Publié le Mercredi 17 février 2021 à 09h01.

Contre la fausse alternative Macron-Le Pen : nos luttes, nos solidarités

Nous n’attendions rien du débat entre Darmanin et Le Pen jeudi 11 février sur France 2, et nous n’avons pas été déçus. Une répétition générale en vue de la campagne présidentielle ? À nous de tout faire pour que ce ne soit pas le cas.

« Macron et Le Pen misent sur un nouveau duel en 2022 » : cette « Une » du Figaro (10 février) pourrait résumer à elle seule l’ambiance politico-médiatique du moment. Gestion calamiteuse de la crise sanitaire par le gouvernement, crise sociale d’ampleur doublée d’une explosion des inégalités, un million de postes supprimés depuis un an : autant de questions essentielles qui mériteraient que l’on s’y attarde, mais qui ont été éclipsées, ces derniers jours, par les sondages et les pronostics sur la présidentielle d’avril 2022, et par la scénarisation du duel Macron-Le Pen.

Bulle politico-médiatique

Le sociologue Pierre Bourdieu écrivait au sujet des sondages que « dans le simple fait de poser la même question à tout le monde se trouve impliquée l’hypothèse qu’il y a un consensus sur les problèmes, autrement dit qu’il y a un accord sur les questions qui méritent d’être posées. »1 En d’autres termes, les sondages participent de cette illusion selon laquelle les questions qui sont posées aux sondéEs seraient celles qu’ils et elles se posent, alors qu’en réalité ce ne sont que celles que posent les sondologues et ceux qui leur commandent des enquêtes. Des bulles politico-médiatiques sont ainsi construites, autour de tel ou tel sondage, appuyé sur tel ou tel fait divers, qui alimentent le commentariat journalistique et les « petites phrases » des politiques, reléguant au second plan les autres questions, y compris celles qui préoccupent réellement la majorité de la population.

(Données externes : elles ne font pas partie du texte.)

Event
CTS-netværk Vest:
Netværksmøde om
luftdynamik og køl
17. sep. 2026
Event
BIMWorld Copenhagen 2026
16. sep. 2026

C’est précisément une séquence de ce type que nous sommes en train de subir, avec la mise en scène du duel Macron-Le Pen pour 2022, sur fond de « débat » autour de la loi « séparatisme ». Une mise en scène voulue par la Macronie et le RN, qui y voient tous les deux leurs intérêts : du côté du parti d’extrême droite, il s’agit d’asseoir la position d’opposant numéro 1 et la stature « présidentiable » de Marine Le Pen ; du côté du pouvoir, il s’agit, dans le prolongement de ce qui s’était fait aux élections européennes, d’imposer l’idée selon laquelle il n’y aurait pas d’alternative à un face-à-face Macron-Le Pen, et d’installer Macron en seul « rempart » face à l’extrême droite. Une mise en scène que les grands médias alimentent complaisamment, friands qu’ils sont de la personnalisation de la politique, de la bipolarisation des débats et des concours de pronostics à grands renforts de sondages sur mesure.  

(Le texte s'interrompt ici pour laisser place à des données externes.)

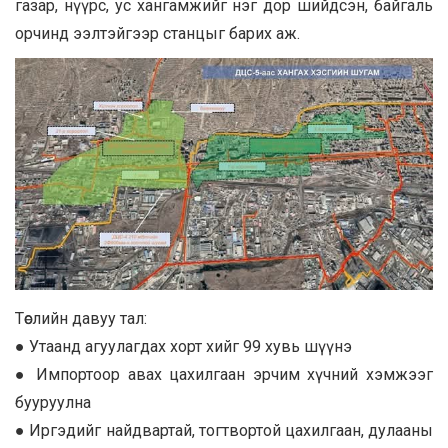
газар, нүүрс, ус хангамжийг нэг дор шийдсэн, байгаль
орчинд ээлтэйгээр станцыг барих аж.
Төслийн давуу тал:
● Утаанд агуулагдах хорт хийг 99 хувь шүүнэ
● Импортоор авах цахилгаан эрчим хүчний хэмжээг
бууруулна
● Иргэдийг найдвартай, тогтвортой цахилгаан, дулааны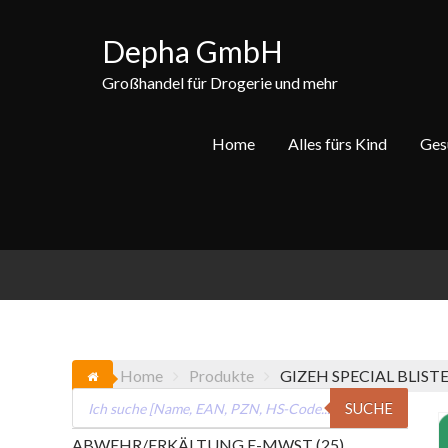
Skip
to
Depha GmbH
content
Großhandel für Drogerie und mehr
Home
Alles fürs Kind
Ges
Home
Produkte
GIZEH SPECIAL BLIST
Products
SUCHE
search
25
ABWEHR/ERKÄLTUNG E-MWST
25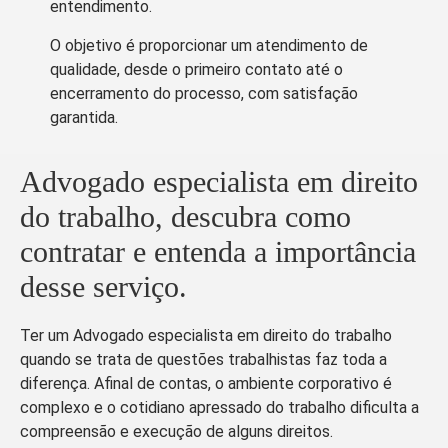
entendimento.
O objetivo é proporcionar um atendimento de
qualidade, desde o primeiro contato até o
encerramento do processo, com satisfação
garantida.
Advogado especialista em direito
do trabalho, descubra como
contratar e entenda a importância
desse serviço.
Ter um Advogado especialista em direito do trabalho
quando se trata de questões trabalhistas faz toda a
diferença.
Afinal de contas, o ambiente corporativo é
complexo e o cotidiano apressado do trabalho dificulta a
compreensão e execução de alguns direitos.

Aucune fatalité à se laisser enfermer

Les sondages ont ceci de passionnant qu’ils peuvent dire absolument tout… et son contraire. Ainsi en va-t-il de celui, commandé à l’Ifop par le Figaro, appuyant la « Une » que nous citions plus haut. On apprend en effet dans cette enquête que 67 % des sondéEs estiment qu’il est « probable que le second tour de la prochaine élection présidentielle oppose Emmanuel Macron à Marine Le Pen ». Voilà qui semble justifier la mise en scène du « duel »… Sauf qu’en réalité, une telle question, qui ne renseigne aucunement sur les intentions de vote des enquêtéEs, fait en dernière analyse partie de cette mise en scène qui a tout d’une prophétie auto-réalisatrice. On apprend en effet dans le même sondage que 70 % des enquêtéEs ne « souhaitent pas que le second tour de la prochaine élection présidentielle oppose Emmanuel Macron à Marine Le Pen ».

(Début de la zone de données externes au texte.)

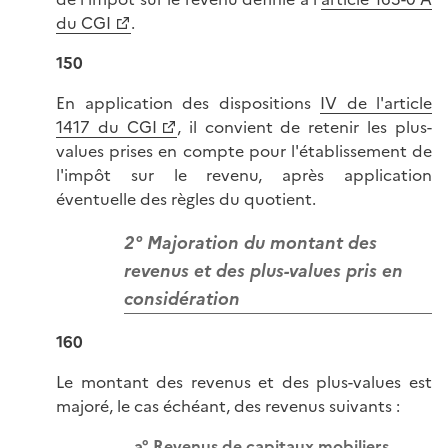
du CGI
.
150
En application des dispositions
IV de l'article
1417 du CGI
, il convient de retenir les plus-
values prises en compte pour l'établissement de
l'impôt sur le revenu, après application
éventuelle des règles du quotient.
2° Majoration du montant des
revenus et des plus-values pris en
considération
160
Le montant des revenus et des plus-values est
majoré, le cas échéant, des revenus suivants :
a° Revenus de capitaux mobiliers,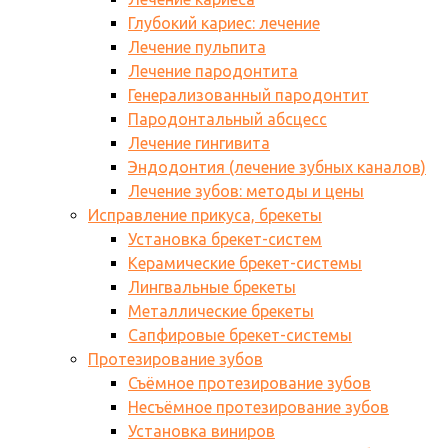
Глубокий кариес: лечение
Лечение пульпита
Лечение пародонтита
Генерализованный пародонтит
Пародонтальный абсцесс
Лечение гингивита
Эндодонтия (лечение зубных каналов)
Лечение зубов: методы и цены
Исправление прикуса, брекеты
Установка брекет-систем
Керамические брекет-системы
Лингвальные брекеты
Металлические брекеты
Сапфировые брекет-системы
Протезирование зубов
Съёмное протезирование зубов
Несъёмное протезирование зубов
Установка виниров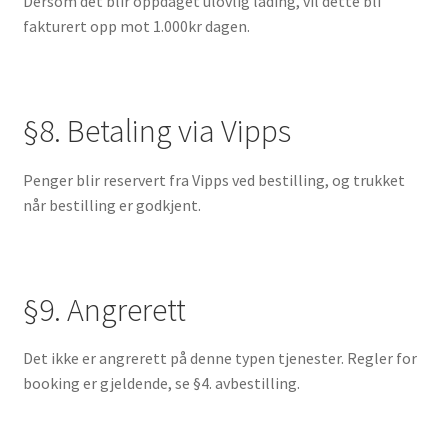
Dersom det blir oppdaget ulovlig lading, vil dette bli
fakturert opp mot 1.000kr dagen.
§8. Betaling via Vipps
Penger blir reservert fra Vipps ved bestilling, og trukket
når bestilling er godkjent.
§9. Angrerett
Det ikke er angrerett på denne typen tjenester. Regler for
booking er gjeldende, se §4. avbestilling.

Ainsi, de l’aveu des sondologues eux-mêmes, et ce quand bien même les motivations seraient fort diverses et pas nécessairement « additionnables », une large majorité des sondéEs refuse l’alternative qu’on voudrait leur imposer. Et on les comprend ! Le faible succès d’audience du pathétique débat entre Darmanin et Le Pen jeudi 11 février, au cours duquel on n’a cessé de se demander qui voulait doubler qui sur sa droite, en témoigne : le spectacle de la droite extrême et de l’extrême droite rivalisant d’outrances racistes et islamophobes n’est pas ce dont la très grande majorité de la population a envie et besoin, préoccupée qu’elle est par les effets des crises sociale et sanitaire. Et il n’y a aucune fatalité à se laisser enfermer dans le numéro de duettistes que nous jouent les meilleurs ennemis du champ politique.

Solidarités concrètes et luttes collectives

Encore faut-il pour cela contester le double enfermement – électoral et idéologique – dans lequel s’inscrit la mise en scène du duel Macron-Le Pen : en refusant le calendrier que l’on voudrait nous imposer, selon lequel il faudrait attendre 2022 et une solution « dans les urnes » pour imposer d’autres choix ; en s’opposant sans ambiguïté, ici et maintenant, aux thématiques pourries de l’extrême droite et de la droite extrême, aux lois racistes et liberticides, en articulant cette opposition à la mise en avant de revendications sociales et sanitaires, appuyées sur les mobilisations et l’auto-organisation, et en défendant la perspective d’un autre monde.

Il est illusoire de penser que, pour en finir avec la fausse alternative Macron-Le Pen, la solution miracle résiderait dans la fabrication du bon programme et du bon meccano électoral pour 2022. Ce qui est à l’ordre du jour au vu des urgences sociales et sanitaires, et qui conditionnera en outre largement le contexte dans lequel les élections de l’an prochain se tiendront, est la construction d’une riposte unitaire et massive pour mettre un coup d’arrêt aux politiques libérales, autoritaires et racistes du gouvernement Macron, ainsi qu’une bataille idéologique contre l’extrême droite et ses idées. La priorité des organisations de la gauche sociale et politique devrait être d’œuvrer à convertir la colère et la radicalité qui se sont exprimées ces derniers mois en expériences de solidarités concrètes et de luttes collectives victorieuses, seules à même de faire vivre un horizon politique de rupture et d’éclaircir un tableau de plus en plus assombri.